I have a 75 gallon freshwater aquarium with a pretty heavy fish load (7 giant fist-sized+ blood parrots). But I also have a giant Eheim 1200XLT canister filter running with gallons of various bio media, so my ammonia and nitrites consistently read 0 ppm.

I came across the equipment to essentially build a moving-bed filter.

Will the extra bio-filtration provide any additional benefit for my aquarium?

Apart from the fun of the build, I'm not sure if there is any benefit to a moving-bed filter beyond reducing the (already zero) ammonia/nitrites.


1 Answer 1


It would provide additional capacity for biological filtration, but it wouldn't likely provide any additional benefit.

Basically, the nitrogen cycle works to convert ammonia to nitrite, to nitrate, and finally to nitrogen gas, the first 3 compounds being toxic to fish, with the level of toxicity decreasing in that order. The problem that we all experience in small fish tanks without specialized filtration, is that we cannot accomplish the final step of converting nitrate into nitrogen gas. The reason being that the final step requires bacteria in an anoxic (oxygen-free) environment.

Any additional traditional filtration, such as the product you're asking about, simply provides more surface area for more normal nitrifying bacteria to inhabit. At best it would just make your tank better at creating nitrate. But still, the bacteria in a tank will only grow in numbers to what is required to process the waste in the tank. Your existing eheim filter, as well as the surfaces of everything in the tank, likely have more than enough area for your stocking, and probably could handle many times more, specifically speaking of processing ammonia. Bacteria are just really good at what they do. The amount of surface area required for nitrification is usually only a fraction of what we actually use to filter our tanks. Unless you're experiencing ammonia or nitrite spikes on an established tank, you have enough filtration for your bio load and feeding regime.
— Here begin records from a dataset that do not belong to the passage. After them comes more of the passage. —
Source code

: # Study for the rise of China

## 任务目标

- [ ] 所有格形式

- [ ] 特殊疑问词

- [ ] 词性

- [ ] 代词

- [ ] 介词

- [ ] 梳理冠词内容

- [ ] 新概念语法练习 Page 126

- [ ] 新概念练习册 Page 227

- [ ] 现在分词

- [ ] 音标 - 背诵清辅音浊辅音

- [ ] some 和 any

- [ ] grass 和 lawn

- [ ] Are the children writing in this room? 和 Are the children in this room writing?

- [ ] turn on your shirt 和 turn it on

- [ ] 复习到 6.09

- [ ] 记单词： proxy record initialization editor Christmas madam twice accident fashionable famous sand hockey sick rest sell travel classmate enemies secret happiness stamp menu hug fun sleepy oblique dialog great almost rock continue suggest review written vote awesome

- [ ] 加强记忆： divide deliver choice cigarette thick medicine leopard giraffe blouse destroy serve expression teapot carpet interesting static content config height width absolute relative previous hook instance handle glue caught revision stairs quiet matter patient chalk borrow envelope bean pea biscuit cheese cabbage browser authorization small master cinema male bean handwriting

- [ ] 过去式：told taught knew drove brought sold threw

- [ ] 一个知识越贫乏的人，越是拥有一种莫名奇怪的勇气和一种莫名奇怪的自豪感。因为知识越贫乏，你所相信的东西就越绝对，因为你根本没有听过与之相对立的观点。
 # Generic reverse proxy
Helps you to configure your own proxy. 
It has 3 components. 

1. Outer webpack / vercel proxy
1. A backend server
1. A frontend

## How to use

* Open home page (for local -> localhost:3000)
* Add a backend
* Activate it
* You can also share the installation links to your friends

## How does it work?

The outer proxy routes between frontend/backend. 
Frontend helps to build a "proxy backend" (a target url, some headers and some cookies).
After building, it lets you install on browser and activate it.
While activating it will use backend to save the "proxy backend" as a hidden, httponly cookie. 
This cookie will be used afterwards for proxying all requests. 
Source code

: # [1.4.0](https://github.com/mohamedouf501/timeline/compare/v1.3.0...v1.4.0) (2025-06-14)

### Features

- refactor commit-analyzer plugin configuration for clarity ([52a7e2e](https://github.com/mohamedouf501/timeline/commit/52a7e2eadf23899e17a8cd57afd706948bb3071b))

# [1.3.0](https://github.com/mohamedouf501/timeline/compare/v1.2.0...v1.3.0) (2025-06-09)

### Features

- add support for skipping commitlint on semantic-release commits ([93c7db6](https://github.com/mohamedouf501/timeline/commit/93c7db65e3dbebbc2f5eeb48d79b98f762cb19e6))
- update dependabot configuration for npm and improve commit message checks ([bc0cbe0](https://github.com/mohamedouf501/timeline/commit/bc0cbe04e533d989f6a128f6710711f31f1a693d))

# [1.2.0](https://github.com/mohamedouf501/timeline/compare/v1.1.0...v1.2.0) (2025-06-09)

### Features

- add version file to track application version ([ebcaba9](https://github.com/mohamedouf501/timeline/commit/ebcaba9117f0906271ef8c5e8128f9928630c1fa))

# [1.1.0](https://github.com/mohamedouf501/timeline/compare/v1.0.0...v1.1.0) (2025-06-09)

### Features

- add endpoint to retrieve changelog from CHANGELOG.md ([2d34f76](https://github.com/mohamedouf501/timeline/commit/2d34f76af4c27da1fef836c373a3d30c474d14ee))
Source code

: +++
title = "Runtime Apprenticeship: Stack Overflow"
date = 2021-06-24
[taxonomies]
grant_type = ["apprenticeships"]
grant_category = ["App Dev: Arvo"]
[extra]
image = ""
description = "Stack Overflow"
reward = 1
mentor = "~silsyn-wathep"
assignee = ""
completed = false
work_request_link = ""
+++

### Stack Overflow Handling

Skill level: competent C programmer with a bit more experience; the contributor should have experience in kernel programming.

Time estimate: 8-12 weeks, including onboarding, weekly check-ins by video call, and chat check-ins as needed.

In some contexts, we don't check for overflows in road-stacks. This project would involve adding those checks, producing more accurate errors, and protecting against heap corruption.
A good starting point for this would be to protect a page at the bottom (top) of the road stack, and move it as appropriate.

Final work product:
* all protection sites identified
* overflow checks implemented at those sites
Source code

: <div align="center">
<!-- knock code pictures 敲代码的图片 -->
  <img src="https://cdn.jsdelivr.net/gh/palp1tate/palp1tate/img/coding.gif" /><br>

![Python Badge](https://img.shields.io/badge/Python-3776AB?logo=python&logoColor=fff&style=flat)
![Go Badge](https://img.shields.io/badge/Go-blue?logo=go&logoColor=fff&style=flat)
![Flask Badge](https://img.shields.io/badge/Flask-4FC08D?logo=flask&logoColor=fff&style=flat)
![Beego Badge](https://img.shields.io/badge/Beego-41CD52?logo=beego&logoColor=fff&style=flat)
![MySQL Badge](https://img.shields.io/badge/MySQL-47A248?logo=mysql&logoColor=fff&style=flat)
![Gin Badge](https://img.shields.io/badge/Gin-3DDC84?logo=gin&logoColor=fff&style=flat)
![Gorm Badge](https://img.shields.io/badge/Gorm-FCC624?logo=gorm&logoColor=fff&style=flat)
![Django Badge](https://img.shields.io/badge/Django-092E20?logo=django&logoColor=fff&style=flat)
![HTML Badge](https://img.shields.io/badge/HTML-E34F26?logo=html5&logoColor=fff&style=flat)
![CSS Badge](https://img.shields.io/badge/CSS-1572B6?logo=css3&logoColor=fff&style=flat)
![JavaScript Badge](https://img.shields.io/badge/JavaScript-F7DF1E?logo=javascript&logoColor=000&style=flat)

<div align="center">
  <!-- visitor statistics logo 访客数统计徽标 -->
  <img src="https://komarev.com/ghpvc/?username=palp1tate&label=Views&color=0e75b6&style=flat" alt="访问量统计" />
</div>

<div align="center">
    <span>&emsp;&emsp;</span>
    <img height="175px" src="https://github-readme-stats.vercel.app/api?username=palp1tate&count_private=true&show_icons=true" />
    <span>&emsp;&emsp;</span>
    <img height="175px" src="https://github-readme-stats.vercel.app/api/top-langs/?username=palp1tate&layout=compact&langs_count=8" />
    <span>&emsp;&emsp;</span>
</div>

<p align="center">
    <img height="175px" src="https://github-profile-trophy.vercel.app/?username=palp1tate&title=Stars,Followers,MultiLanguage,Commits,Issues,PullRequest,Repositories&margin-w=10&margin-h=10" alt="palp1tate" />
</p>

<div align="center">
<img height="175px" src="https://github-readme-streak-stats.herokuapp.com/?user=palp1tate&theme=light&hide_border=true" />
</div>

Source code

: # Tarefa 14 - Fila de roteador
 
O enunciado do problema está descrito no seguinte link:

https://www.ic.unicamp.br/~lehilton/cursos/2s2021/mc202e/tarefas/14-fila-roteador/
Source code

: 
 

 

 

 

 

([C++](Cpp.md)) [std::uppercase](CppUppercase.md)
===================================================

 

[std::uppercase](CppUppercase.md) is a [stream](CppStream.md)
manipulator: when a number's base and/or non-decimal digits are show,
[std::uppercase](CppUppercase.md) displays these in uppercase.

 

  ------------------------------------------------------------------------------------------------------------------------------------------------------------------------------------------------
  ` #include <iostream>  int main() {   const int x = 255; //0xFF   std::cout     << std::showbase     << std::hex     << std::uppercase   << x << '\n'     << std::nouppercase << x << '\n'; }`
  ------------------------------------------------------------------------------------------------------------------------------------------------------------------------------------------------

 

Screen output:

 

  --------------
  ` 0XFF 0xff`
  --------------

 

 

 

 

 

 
Side note, if you are able to find a filter that can process nitrate into nitrogen gas (denitrification), it can greatly reduce the need to do water changes, or in some situations can remove the need to do water changes entirely. In saltwater tanks, there's a number of fairly simple methods to accomplish this, some of these work in freshwater as well. But, in freshwater, the cost, complexity, and simply how cheap fresh water is, makes them unnecessary for most freshwater aquariums. If you do want to research some of these, coil and sulphur denitrators, are the two most common methods that work with both fresh and saltwater. There are others such as deep sand beds and carbon dosing with varying results in freshwater, the later may not work at all since skimmers aren't used on freshwater tanks.